Banks should prepare so-called living wills setting out how they may be broken up with the least possible disruption to the economy if they collapse, the U.K. Financial Services Authority said today.
Lenders should be able to be shut down without roiling markets or requiring public support, according to the FSA. Failed lenders’ bondholders should also bear part of the costs of closure, the regulator said, as part of plans to shield taxpayers published on its website.
Banks are warning that rules considered by global regulators to limit the need for bailouts may harm the economic recovery. Michel Barnier, the European Union’s financial services chief, published draft proposals in January to impose losses on failing lenders’ bondholders -- a step that firms including Citigroup Inc. and Goldman Sachs Group Inc. have said may make it more expensive for banks to raise funds.
Living wills “are largely untested,” because the U.K. hasn’t had a major bank collapse since they have come under consideration by regulators, Darren Fox, a financial services lawyer at Simmons & Simmons LLP, said in a telephone interview. “They require quite a bit of work and possibly restructuring to design and implement and consequently can be intensive in terms of the level of financial and human resources that they absorb.”
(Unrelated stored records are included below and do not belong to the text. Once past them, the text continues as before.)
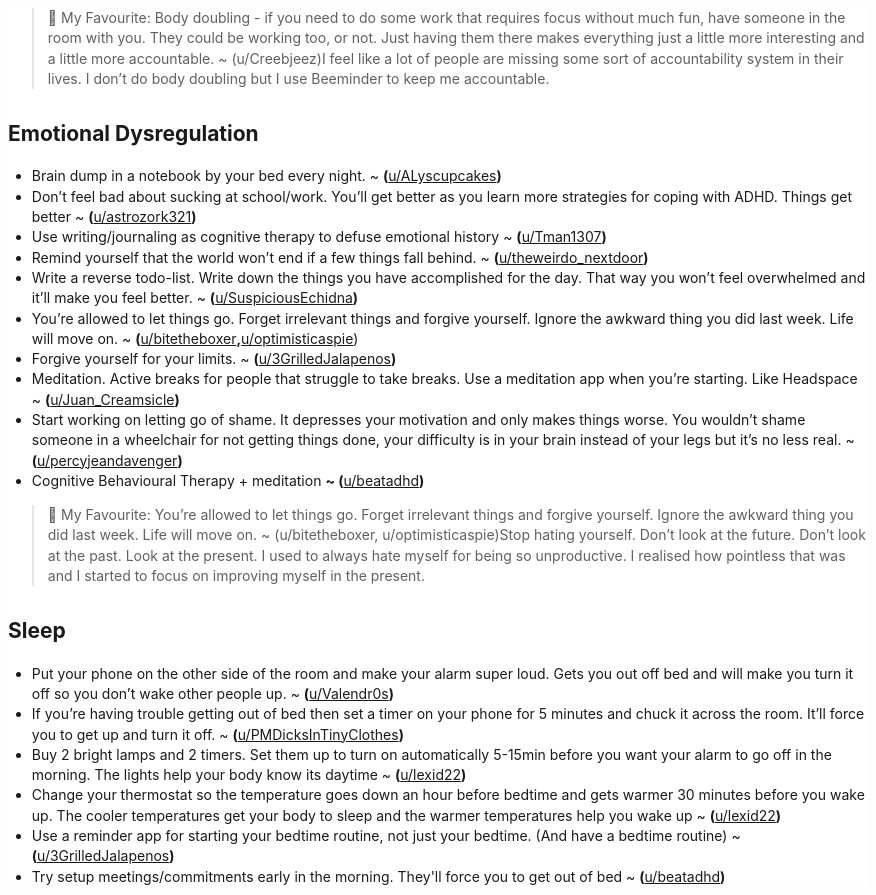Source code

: > 🌟 My Favourite: Body doubling - if you need to do some work that requires focus without much fun, have someone in the room with you. They could be working too, or not. Just having them there makes everything just a little more interesting and a little more accountable. ~ \(u/Creebjeez\)I feel like a lot of people are missing some sort of accountability system in their lives. I don’t do body doubling but I use Beeminder to keep me accountable.

## Emotional Dysregulation

* Brain dump in a notebook by your bed every night. ~ **\(**[u/ALyscupcakes](https://www.reddit.com/u/ALyscupcakes/)**\)**
* Don’t feel bad about sucking at school/work. You’ll get better as you learn more strategies for coping with ADHD. Things get better ~ **\(**[u/astrozork321](https://www.reddit.com/u/astrozork321/)**\)**
* Use writing/journaling as cognitive therapy to defuse emotional history ~ **\(**[u/Tman1307](https://www.reddit.com/u/Tman1307/)**\)**
* Remind yourself that the world won’t end if a few things fall behind. ~ **\(**[u/theweirdo\_nextdoor](https://www.reddit.com/u/theweirdo_nextdoor/)**\)**
* Write a reverse todo-list. Write down the things you have accomplished for the day. That way you won’t feel overwhelmed and it’ll make you feel better. ~ **\(**[u/SuspiciousEchidna](https://www.reddit.com/u/SuspiciousEchidna/)**\)**
* You’re allowed to let things go. Forget irrelevant things and forgive yourself. Ignore the awkward thing you did last week. Life will move on. ~ **\(**[u/bitetheboxer](https://www.reddit.com/u/bitetheboxer/)**,**[u/optimisticaspie](https://www.reddit.com/u/optimisticaspie/)\)
* Forgive yourself for your limits. ~ **\(**[u/3GrilledJalapenos](https://www.reddit.com/u/3GrilledJalapenos/)**\)**
* Meditation. Active breaks for people that struggle to take breaks. Use a meditation app when you’re starting. Like Headspace ~ **\(**[u/Juan\_Creamsicle](https://www.reddit.com/u/Juan_Creamsicle/)**\)**
* Start working on letting go of shame. It depresses your motivation and only makes things worse. You wouldn’t shame someone in a wheelchair for not getting things done, your difficulty is in your brain instead of your legs but it’s no less real. ~ **\(**[u/percyjeandavenger](https://www.reddit.com/u/percyjeandavenger/)**\)**
* Cognitive Behavioural Therapy + meditation **~ \(**[u/beatadhd](https://www.reddit.com/u/beatadhd/)**\)**

> 🌟 My Favourite: You’re allowed to let things go. Forget irrelevant things and forgive yourself. Ignore the awkward thing you did last week. Life will move on. ~ \(u/bitetheboxer, u/optimisticaspie\)Stop hating yourself. Don’t look at the future. Don’t look at the past. Look at the present. I used to always hate myself for being so unproductive. I realised how pointless that was and I started to focus on improving myself in the present.

## Sleep

* Put your phone on the other side of the room and make your alarm super loud. Gets you out off bed and will make you turn it off so you don’t wake other people up. ~ **\(**[u/Valendr0s](https://www.reddit.com/u/Valendr0s/)**\)**
* If you’re having trouble getting out of bed then set a timer on your phone for 5 minutes and chuck it across the room. It’ll force you to get up and turn it off. ~ **\(**[u/PMDicksInTinyClothes](https://www.reddit.com/u/PMDicksInTinyClothes/)**\)**
* Buy 2 bright lamps and 2 timers. Set them up to turn on automatically 5-15min before you want your alarm to go off in the morning. The lights help your body know its daytime ~ **\(**[u/lexid22](https://www.reddit.com/u/lexid22/)**\)**
* Change your thermostat so the temperature goes down an hour before bedtime and gets warmer 30 minutes before you wake up. The cooler temperatures get your body to sleep and the warmer temperatures help you wake up ~ **\(**[u/lexid22](https://www.reddit.com/u/lexid22/)**\)**
* Use a reminder app for starting your bedtime routine, not just your bedtime. \(And have a bedtime routine\) ~ **\(**[u/3GrilledJalapenos](https://www.reddit.com/u/3GrilledJalapenos/)**\)**
* Try setup meetings/commitments early in the morning. They'll force you to get out of bed ~ **\(**[u/beatadhd](https://www.reddit.com/u/beatadhd/)**\)**
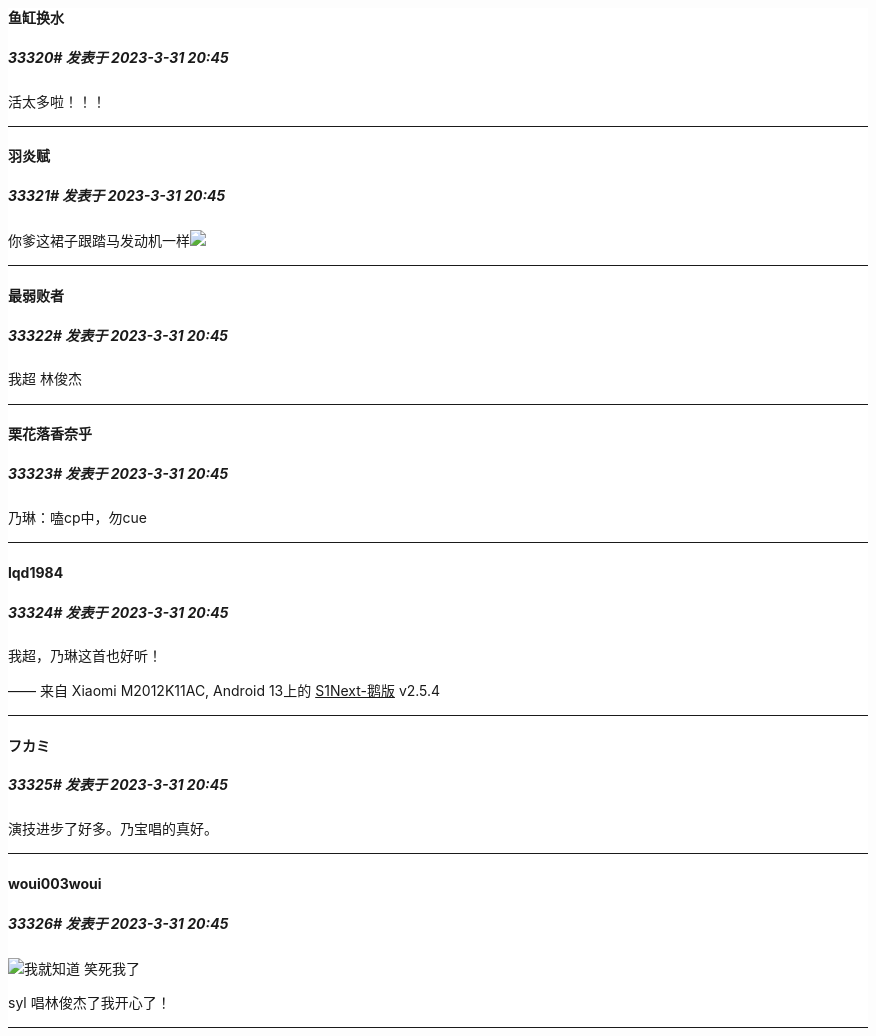 ####  鱼缸换水  
##### 33320#       发表于 2023-3-31 20:45

活太多啦！！！

*****

####  羽炎赋  
##### 33321#       发表于 2023-3-31 20:45

你爹这裙子跟踏马发动机一样<img src="https://static.saraba1st.com/image/smiley/face2017/068.png" referrerpolicy="no-referrer">

*****

####  最弱败者  
##### 33322#       发表于 2023-3-31 20:45

我超 林俊杰

*****

####  栗花落香奈乎  
##### 33323#       发表于 2023-3-31 20:45

乃琳：嗑cp中，勿cue

*****

####  lqd1984  
##### 33324#       发表于 2023-3-31 20:45

我超，乃琳这首也好听！

—— 来自 Xiaomi M2012K11AC, Android 13上的 [S1Next-鹅版](https://github.com/ykrank/S1-Next/releases) v2.5.4

*****

####  フカミ  
##### 33325#       发表于 2023-3-31 20:45

演技进步了好多。乃宝唱的真好。

*****

####  woui003woui  
##### 33326#       发表于 2023-3-31 20:45

<img src="https://static.saraba1st.com/image/smiley/face2017/066.png" referrerpolicy="no-referrer">我就知道 笑死我了

syl 唱林俊杰了我开心了！

*****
Living wills should allow decisions on what to do about a bank’s assets, depositors and creditors “to be taken and executed in a short space of time,” the FSA said.
The wind-down plans may lead to “fundamental changes to firms’ structures, business operations or systems,” the London- based regulator said. All lenders with assets greater than 15 billion pounds ($24.4 billion) will be expected to draw up living wills.
The measures “will result in a monumental amount of work for firms in order to document and arrange what are, in effect, their own funerals,” Jake Green, a lawyer at Ashurst LLP in London, said in an e-mailed statement. “The FSA’s relatively prescriptive guidance will most likely be welcomed although there will clearly be a considerable amount of further consultation.”
The FSA said that it would seek comments on the proposals, with the intention of issuing binding rules “around the end of the year.” It said “some banks” will have plans in place by the middle of 2012.
“The financial crisis highlighted that firms failed to consider what they would need to do when faced with a potential failure of their business models,” said Thomas Huertas, a member of the FSA’s executive committee. “The result meant that billions of pounds of public money was required to support financial institutions around the globe and that financial stability was put at risk.”
The Financial Stability Board, which brings together watchdogs from the Group of 20 nations, has called for national authorities to require banks to make plans that would ensure their orderly winding down.
Lobby groups representing some of the world’s biggest financial companies have called on U.S. regulators to clarify what constitutes a “credible” plan for unwinding a complex firm before requiring companies to file living wills.
Losses from failing banks should be “borne by firms and their shareholders, capital providers, and unsecured creditors, rather than the taxpayer,” the FSA said.
One option would be to empower authorities to write down the amount owed to holders of a banks’ subordinated debt and senior unsecured debt, or to convert the securities into ordinary shares, the regulator said.
“In order to ensure continued proper functioning of markets it might be necessary to exclude certain liabilities, such as secured debt, from the list of those that could be subject to conversion or write down,” the FSA said.